**WHAT IS NEEDED**
In the records below, begin at the line containing "HKIB and Shanghai" and end at the line containing "香港中文大學校長高錕教授因光"; quote every line in that span exactly, including both boundary lines, and no others.

**DATA PROVIDED**
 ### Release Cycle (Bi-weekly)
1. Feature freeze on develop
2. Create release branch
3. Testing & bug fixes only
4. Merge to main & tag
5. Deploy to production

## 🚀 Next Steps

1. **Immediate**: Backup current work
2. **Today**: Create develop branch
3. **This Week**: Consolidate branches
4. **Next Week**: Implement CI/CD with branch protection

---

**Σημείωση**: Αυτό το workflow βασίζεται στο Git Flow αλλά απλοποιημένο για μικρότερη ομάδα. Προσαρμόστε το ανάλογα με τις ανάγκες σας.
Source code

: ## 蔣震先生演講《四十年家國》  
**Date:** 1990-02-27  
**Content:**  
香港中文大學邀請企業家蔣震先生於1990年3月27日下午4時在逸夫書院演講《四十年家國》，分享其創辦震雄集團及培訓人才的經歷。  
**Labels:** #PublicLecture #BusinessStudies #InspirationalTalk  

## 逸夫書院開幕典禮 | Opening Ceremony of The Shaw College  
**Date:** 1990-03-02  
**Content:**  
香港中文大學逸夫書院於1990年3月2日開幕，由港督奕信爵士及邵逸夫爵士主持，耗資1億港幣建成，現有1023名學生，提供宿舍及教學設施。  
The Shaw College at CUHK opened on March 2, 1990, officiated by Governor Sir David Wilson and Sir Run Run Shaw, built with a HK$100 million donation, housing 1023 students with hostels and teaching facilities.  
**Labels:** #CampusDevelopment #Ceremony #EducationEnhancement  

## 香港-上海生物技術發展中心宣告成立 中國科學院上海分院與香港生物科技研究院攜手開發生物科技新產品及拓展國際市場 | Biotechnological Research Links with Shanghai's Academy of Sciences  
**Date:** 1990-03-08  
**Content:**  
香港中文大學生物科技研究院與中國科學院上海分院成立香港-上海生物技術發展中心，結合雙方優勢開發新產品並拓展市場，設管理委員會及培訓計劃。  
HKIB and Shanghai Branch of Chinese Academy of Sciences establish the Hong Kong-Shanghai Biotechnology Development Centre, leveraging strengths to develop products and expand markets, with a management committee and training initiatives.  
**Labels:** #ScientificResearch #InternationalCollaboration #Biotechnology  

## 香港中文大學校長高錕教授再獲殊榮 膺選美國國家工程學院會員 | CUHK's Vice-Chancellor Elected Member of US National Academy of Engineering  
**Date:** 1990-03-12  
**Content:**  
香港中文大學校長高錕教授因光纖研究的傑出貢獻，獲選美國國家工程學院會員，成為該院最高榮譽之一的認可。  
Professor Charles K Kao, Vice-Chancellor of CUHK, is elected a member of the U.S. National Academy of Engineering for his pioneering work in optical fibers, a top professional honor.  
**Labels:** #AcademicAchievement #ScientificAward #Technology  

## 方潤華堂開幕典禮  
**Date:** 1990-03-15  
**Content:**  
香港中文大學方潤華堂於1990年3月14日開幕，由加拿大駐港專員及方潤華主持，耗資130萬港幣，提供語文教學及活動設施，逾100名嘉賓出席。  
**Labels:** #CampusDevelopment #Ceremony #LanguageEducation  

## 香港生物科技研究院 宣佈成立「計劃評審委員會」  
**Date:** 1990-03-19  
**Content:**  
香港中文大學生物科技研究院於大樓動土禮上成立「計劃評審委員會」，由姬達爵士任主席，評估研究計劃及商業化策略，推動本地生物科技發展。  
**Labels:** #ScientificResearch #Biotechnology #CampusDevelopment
...
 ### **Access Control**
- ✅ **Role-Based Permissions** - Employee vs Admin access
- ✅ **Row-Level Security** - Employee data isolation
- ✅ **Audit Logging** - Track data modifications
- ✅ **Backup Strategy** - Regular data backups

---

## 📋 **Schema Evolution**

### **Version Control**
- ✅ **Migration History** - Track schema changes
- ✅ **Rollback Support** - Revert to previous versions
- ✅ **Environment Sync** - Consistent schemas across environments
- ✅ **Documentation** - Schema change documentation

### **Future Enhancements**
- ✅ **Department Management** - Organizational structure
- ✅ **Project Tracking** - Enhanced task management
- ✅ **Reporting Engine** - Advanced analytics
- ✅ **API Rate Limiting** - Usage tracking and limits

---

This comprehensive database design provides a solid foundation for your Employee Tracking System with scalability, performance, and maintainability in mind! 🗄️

**EXERCISE SOLUTION**
HKIB and Shanghai Branch of Chinese Academy of Sciences establish the Hong Kong-Shanghai Biotechnology Development Centre, leveraging strengths to develop products and expand markets, with a management committee and training initiatives.  
**Labels:** #ScientificResearch #InternationalCollaboration #Biotechnology  

## 香港中文大學校長高錕教授再獲殊榮 膺選美國國家工程學院會員 | CUHK's Vice-Chancellor Elected Member of US National Academy of Engineering  
**Date:** 1990-03-12  
**Content:**  
香港中文大學校長高錕教授因光纖研究的傑出貢獻，獲選美國國家工程學院會員，成為該院最高榮譽之一的認可。  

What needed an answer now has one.